But his move is still revealing. When Jemele Hill made a Le Batard–style leap to TV, she dubbed herself a “former journalist.” Former journalists were print stars. A decade ago, in an odd twist of fate, they were handed the keys to ESPN. Former journalists had the run of the network; it was their playpen, their ATM machine. Not every former journalist has left ESPN for Substack yet. But Le Batard’s exit makes it clear their golden age is over.

In hindsight, it might seem obvious that ESPN would turn its creative engines over to print veterans like Tony and Mike, Michael and Jemele, Dan, Bomani, and Pablo, and the cast of Around the Horn. At the time, it wasn’t obvious at all. It seemed kind of weird, like an inversion of the typical TV hierarchy. That’s part of what made it so exhilarating.

Back in the ’90s, ESPN added news-breaking reporters like Chris Mortensen and Ed Werder. Under former magazine publisher John Skipper, who became ESPN’s president in 2012, the network hired more columnists. The idea was that their clippings gave their TV opinions credibility and weight. They could flash the names of their old newspapers like a detective flashes a badge.

Hill, who was an Orlando Sentinel columnist before joining ESPN, was once told by a producer: “I can’t teach you how to have an opinion. But I can teach you how to be on TV.” Thus, a former journalist was born.

If ESPN filling its daypart with ex-writers wasn’t the obvious move, it wasn’t clear writers wanted anything to do with ESPN, either. “Print people did not want to be on TV,” said Hill. “We looked down at television people. We considered ourselves to be the real intellectuals and journalists, not people who were on television.”

== Objectives ==
(A) From the passage about ESPN's former journalists, list every person named by both first and last name.
(B) Carry on the passage about ESPN's former journalists from the point where it stops.
The records that follow have nothing to do with the passage about ESPN's former journalists.

== Information provided ==
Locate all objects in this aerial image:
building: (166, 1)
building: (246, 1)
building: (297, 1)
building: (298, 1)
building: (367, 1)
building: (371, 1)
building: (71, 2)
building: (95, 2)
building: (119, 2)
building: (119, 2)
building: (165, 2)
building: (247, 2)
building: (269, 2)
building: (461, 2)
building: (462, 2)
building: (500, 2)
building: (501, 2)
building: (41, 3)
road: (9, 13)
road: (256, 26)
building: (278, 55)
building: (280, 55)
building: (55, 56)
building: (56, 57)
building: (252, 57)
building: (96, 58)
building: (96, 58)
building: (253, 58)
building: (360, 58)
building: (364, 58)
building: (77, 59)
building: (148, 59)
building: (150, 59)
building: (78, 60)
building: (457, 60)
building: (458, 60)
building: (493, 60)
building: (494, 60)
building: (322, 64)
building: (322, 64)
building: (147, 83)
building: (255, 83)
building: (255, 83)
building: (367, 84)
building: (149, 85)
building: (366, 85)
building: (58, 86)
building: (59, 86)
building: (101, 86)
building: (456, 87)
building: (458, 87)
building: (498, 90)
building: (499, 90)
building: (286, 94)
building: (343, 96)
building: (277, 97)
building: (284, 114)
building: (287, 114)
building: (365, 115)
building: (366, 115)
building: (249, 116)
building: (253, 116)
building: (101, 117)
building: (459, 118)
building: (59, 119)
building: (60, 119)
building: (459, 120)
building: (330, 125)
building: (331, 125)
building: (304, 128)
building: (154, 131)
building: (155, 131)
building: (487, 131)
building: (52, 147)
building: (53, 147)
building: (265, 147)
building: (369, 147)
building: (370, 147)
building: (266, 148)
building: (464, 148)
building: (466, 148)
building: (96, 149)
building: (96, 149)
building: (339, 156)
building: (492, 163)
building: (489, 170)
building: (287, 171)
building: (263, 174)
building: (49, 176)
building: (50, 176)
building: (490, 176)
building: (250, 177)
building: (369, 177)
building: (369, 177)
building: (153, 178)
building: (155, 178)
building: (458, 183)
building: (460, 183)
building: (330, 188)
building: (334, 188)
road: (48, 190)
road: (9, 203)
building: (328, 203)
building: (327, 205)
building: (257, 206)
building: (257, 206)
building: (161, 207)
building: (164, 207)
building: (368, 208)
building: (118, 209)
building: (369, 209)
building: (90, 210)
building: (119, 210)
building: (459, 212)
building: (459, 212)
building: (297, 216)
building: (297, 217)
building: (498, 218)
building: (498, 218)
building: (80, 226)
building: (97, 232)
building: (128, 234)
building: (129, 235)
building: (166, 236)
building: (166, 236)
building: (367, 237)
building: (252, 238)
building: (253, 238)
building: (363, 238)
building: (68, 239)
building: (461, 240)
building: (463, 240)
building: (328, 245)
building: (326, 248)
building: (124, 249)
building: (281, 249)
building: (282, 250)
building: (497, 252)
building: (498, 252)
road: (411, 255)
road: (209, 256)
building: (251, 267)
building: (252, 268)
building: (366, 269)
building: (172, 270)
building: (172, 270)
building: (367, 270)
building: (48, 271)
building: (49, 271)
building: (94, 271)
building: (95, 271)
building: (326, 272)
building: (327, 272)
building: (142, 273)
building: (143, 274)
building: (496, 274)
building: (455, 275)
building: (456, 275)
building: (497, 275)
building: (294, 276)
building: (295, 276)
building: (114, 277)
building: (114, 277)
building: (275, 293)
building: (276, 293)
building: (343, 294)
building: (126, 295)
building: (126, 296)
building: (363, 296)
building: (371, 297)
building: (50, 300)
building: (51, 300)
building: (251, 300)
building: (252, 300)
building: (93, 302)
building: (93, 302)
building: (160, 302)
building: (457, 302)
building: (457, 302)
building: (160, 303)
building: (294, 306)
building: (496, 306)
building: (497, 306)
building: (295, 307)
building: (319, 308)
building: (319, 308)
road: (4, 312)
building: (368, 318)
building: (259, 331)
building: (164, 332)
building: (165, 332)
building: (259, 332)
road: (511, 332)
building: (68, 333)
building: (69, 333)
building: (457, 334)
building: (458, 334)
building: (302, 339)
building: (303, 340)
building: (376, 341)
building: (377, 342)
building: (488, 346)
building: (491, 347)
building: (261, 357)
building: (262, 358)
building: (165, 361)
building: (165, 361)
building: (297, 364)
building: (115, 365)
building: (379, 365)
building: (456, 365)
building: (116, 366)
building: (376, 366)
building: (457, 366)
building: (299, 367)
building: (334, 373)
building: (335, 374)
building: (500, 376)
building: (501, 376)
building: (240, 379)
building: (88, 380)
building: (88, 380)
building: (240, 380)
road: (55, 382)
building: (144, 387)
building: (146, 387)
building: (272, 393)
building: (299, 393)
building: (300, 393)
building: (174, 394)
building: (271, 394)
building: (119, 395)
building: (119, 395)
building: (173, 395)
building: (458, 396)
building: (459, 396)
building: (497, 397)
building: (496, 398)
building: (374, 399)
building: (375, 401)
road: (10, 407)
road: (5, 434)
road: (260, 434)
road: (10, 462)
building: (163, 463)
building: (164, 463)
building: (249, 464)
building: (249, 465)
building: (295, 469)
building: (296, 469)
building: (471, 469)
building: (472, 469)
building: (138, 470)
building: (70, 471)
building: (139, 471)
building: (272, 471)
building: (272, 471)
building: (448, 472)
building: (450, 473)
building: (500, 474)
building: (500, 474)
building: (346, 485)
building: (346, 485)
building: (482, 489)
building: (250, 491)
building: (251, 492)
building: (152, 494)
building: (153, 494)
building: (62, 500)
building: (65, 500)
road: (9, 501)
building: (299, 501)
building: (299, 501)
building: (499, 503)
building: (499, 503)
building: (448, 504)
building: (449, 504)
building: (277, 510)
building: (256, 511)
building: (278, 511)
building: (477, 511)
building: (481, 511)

== Exercise responses ==
(A) Jemele Hill, Chris Mortensen, Ed Werder, John Skipper

(B)
In time, print people realized that to make seven figures they had to (a) write the next Moneyball; or (b) find a TV gig that was less embarrassing than the 11 p.m. sports. “Once people started to figure out that with the radio and TV you can make a shitload of money, then that’s what changed the game,” said Hill. “It’s like, ‘Wait a minute. I can still write, but I can get paid a few thousand dollars on the side to do television?’” According to the New York Post, Le Batard earned about $3 million per year.

ESPN cast some of its former journalists as pure assholes. (In such cases, there was a direct correlation with the writer’s eagerness to first cast themself as an asshole in print.) Even so, the former journalists’ salaries and reach grew massively.

A handful of former journalists found paradise. They got an ESPN show—usually produced by Erik Rydholm—that was an extension of their personality. Tony Kornheiser and Michael Wilbon got that kind of show. So did Michael Smith and Hill, at least with His & Hers. Le Batard might have discovered it in its truest, weirdest form.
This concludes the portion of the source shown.